Mixed-Integer Linear Programming (MILP) modeling has become an important tool for both the analysis and the design of symmetric cryptographic primitives. The bit-wise modeling of their nonlinear components, especially the S-boxes, is of particular interest since it allows more informative analysis compared to word-oriented models focusing on counting active S-boxes. At the same time, the size of these models, especially in terms of the number of required inequalities, tends to significantly influence and ultimately limit the applicability of this method to real-world ciphers, especially for larger number of rounds.

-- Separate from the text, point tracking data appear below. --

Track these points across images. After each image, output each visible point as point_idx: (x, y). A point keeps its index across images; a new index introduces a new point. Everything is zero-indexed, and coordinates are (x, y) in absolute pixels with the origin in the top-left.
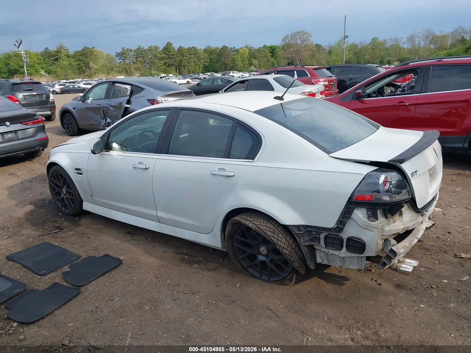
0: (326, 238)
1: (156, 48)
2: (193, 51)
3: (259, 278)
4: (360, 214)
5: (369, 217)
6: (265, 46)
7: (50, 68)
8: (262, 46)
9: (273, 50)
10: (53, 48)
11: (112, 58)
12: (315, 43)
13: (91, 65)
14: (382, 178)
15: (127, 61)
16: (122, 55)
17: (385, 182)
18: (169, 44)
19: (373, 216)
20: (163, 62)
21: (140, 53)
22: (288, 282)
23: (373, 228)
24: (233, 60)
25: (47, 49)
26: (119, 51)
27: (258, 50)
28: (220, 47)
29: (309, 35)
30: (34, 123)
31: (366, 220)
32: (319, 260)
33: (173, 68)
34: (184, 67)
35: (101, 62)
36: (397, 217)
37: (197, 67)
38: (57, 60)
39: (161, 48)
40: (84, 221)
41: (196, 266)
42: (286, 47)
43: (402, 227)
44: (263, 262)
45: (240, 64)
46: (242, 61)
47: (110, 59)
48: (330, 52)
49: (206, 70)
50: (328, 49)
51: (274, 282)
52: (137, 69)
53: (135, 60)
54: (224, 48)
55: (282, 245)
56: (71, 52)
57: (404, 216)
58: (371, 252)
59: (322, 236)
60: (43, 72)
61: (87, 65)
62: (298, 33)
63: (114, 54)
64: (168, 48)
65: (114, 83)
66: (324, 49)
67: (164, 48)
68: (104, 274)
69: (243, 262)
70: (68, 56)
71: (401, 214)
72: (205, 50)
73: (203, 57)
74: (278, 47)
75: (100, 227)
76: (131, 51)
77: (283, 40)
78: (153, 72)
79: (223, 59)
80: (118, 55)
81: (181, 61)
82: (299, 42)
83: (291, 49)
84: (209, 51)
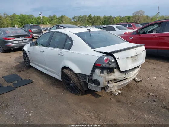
0: (88, 79)
1: (86, 16)
2: (99, 18)
3: (71, 92)
4: (97, 71)
5: (100, 72)
6: (126, 16)
7: (51, 22)
8: (125, 16)
9: (129, 18)
10: (52, 16)
11: (71, 19)
12: (146, 15)
13: (63, 21)
14: (105, 58)
15: (75, 21)
16: (74, 18)
17: (107, 60)
18: (90, 15)
19: (102, 72)
20: (88, 21)
21: (80, 18)
22: (79, 94)
23: (102, 76)
24: (113, 21)
25: (50, 16)
26: (73, 17)
27: (123, 18)
28: (109, 16)
29: (144, 12)
30: (29, 38)
31: (99, 73)
32: (88, 87)
33: (91, 23)
34: (95, 23)
35: (67, 21)
36: (112, 74)
37: (100, 23)
38: (53, 19)
39: (87, 16)
40: (31, 69)
41: (54, 86)
42: (135, 16)
43: (114, 77)
44: (72, 86)
45: (116, 22)
46: (117, 21)
47: (70, 20)
48: (152, 19)
49: (103, 24)
50: (151, 17)
51: (75, 94)
52: (79, 23)
53: (78, 20)
54: (111, 17)
55: (74, 80)
56: (58, 17)
57: (115, 73)
58: (102, 85)
59: (87, 78)
60: (48, 24)
61: (62, 22)
62: (139, 11)
63: (71, 18)
64: (90, 16)
65: (58, 26)
66: (150, 18)
67: (88, 16)
68: (25, 85)
69: (66, 86)
70: (57, 18)
71: (114, 73)
72: (104, 17)
73: (102, 19)
74: (131, 17)
75: (34, 71)
76: (77, 17)
77: (133, 14)
78: (84, 25)
79: (109, 20)
80: (73, 18)
81: (94, 21)
82: (140, 15)
83: (136, 17)
84: (105, 18)
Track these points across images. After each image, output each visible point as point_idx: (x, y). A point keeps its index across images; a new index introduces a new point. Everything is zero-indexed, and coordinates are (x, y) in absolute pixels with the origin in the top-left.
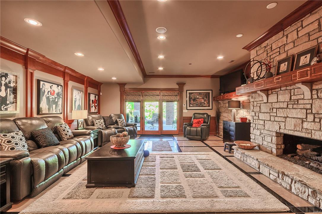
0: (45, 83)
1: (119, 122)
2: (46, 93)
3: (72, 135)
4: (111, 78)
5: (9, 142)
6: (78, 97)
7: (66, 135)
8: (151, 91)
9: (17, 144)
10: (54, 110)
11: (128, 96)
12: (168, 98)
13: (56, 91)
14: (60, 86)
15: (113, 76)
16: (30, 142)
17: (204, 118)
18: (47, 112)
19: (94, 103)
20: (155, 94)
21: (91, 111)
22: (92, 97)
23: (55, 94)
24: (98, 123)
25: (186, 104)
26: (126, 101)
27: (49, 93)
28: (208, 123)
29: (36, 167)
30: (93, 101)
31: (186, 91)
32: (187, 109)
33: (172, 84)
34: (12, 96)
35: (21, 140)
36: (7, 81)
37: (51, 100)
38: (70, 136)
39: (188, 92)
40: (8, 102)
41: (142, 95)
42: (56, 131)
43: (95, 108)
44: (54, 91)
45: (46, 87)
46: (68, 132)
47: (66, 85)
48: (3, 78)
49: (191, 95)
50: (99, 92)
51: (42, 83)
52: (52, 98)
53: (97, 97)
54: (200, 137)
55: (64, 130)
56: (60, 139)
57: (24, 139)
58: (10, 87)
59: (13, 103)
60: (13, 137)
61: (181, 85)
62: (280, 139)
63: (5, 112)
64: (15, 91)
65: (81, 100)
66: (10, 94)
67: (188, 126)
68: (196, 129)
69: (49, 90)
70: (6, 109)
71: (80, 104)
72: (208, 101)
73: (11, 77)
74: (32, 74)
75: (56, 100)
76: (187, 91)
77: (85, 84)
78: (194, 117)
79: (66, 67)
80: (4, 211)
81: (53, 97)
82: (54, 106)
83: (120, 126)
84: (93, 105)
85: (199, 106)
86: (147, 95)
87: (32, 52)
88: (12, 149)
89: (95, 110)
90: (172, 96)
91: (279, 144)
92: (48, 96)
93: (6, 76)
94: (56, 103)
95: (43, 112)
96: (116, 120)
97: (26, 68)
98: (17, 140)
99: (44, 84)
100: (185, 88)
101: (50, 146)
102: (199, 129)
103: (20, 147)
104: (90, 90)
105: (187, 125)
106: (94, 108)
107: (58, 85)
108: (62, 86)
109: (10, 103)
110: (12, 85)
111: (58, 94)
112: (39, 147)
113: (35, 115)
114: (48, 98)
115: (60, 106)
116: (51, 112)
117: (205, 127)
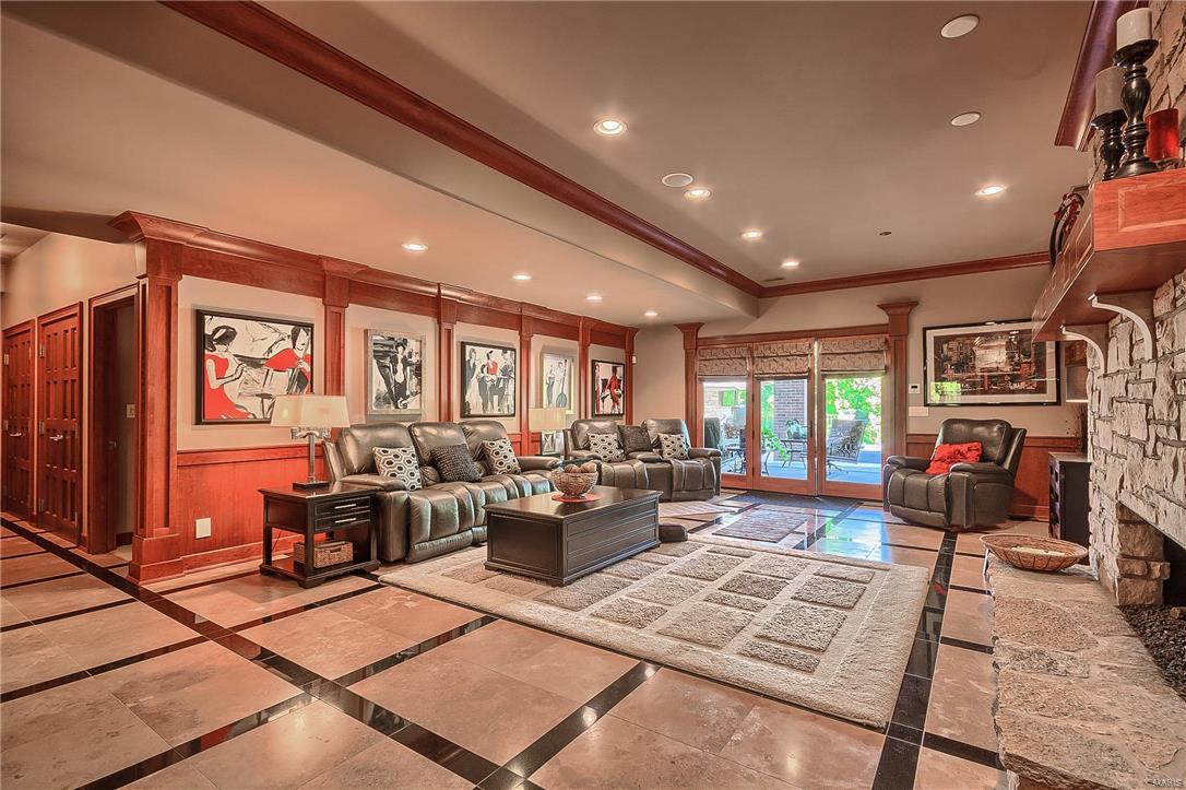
0: (476, 348)
1: (665, 443)
2: (478, 370)
3: (516, 465)
4: (644, 313)
5: (390, 463)
6: (558, 375)
7: (501, 463)
8: (780, 344)
9: (400, 468)
10: (496, 408)
11: (706, 362)
12: (842, 362)
13: (501, 365)
14: (509, 352)
15: (648, 309)
16: (429, 470)
17: (984, 443)
18: (481, 413)
19: (609, 388)
20: (793, 352)
21: (601, 409)
22: (604, 372)
23: (498, 371)
24: (599, 442)
25: (920, 385)
26: (702, 380)
27: (485, 370)
28: (1001, 462)
29: (414, 511)
30: (605, 381)
31: (921, 332)
32: (926, 405)
33: (860, 309)
34: (415, 380)
35: (409, 462)
36: (406, 353)
37: (489, 384)
38: (509, 467)
39: (931, 334)
40: (408, 393)
41: (753, 358)
42: (482, 456)
43: (615, 401)
44: (495, 364)
45: (478, 357)
46: (505, 457)
47: (525, 345)
48: (401, 348)
49: (945, 346)
50: (630, 354)
51: (468, 348)
52: (492, 380)
53: (620, 370)
54: (942, 515)
55: (497, 453)
56: (489, 471)
57: (415, 461)
58: (411, 364)
59: (417, 393)
60: (396, 456)
61: (900, 311)
62: (1140, 534)
63: (403, 412)
64: (418, 371)
65: (566, 382)
66: (411, 378)
67: (900, 467)
68: (926, 481)
69: (485, 361)
70: (405, 406)
71: (566, 392)
72: (1034, 369)
73: (413, 345)
74: (449, 332)
75: (501, 385)
76: (925, 329)
77: (581, 338)
78: (944, 434)
79: (522, 303)
80: (366, 569)
81: (494, 377)
82: (496, 398)
83: (666, 456)
84: (608, 392)
85: (984, 392)
86: (767, 357)
87: (448, 289)
88: (393, 475)
89: (614, 406)
90: (861, 355)
91: (1138, 558)
92: (482, 375)
93: (404, 343)
94: (501, 393)
95: (472, 413)
96: (658, 439)
97: (439, 323)
98: (402, 462)
99: (473, 350)
100: (918, 320)
101: (459, 480)
102: (940, 481)
103: (404, 474)
104: (595, 351)
105: (898, 463)
106: (609, 401)
107: (505, 350)
108: (514, 350)
109: (412, 393)
110: (414, 360)
111: (505, 371)
112: (442, 479)
113: (457, 419)
114: (482, 381)
115: (511, 398)
116: (488, 413)
117: (966, 475)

It is therefore of great cryptographic significance to study optimal linear inequality descriptions for Boolean functions. The pioneering works of Abdelkhalek et al. (FSE 2017), Boura and Coggia (FSE 2020) and Li and Sun (FSE 2023) provided various heuristic techniques for this computationally hard problem, decomposing it into two algorithmic steps, coined Problem 1 and Problem 2, with the latter being identical to the well-known NP-hard set cover problem, for which there are many heuristic and exact algorithms in the literature.

In this paper, we introduce a novel and efficient branch-and-bound algorithm for generating all minimal, non-redundant candidate inequalities that satisfy a given Boolean function, therefore solving Problem 1 in an optimal manner without relying on heuristics. We furthermore prove that our algorithm correctly computes optimal solutions. Using a number of dedicated optimizations, it provides significantly improved runtimes compared to previous approaches and allows the optimal modeling of the difference distribution tables (DDT) and linear approximation tables (LAT) of many practically used S-boxes. The source code for our algorithm is publicly available as a tool for researchers and practitioners in symmetric cryptography.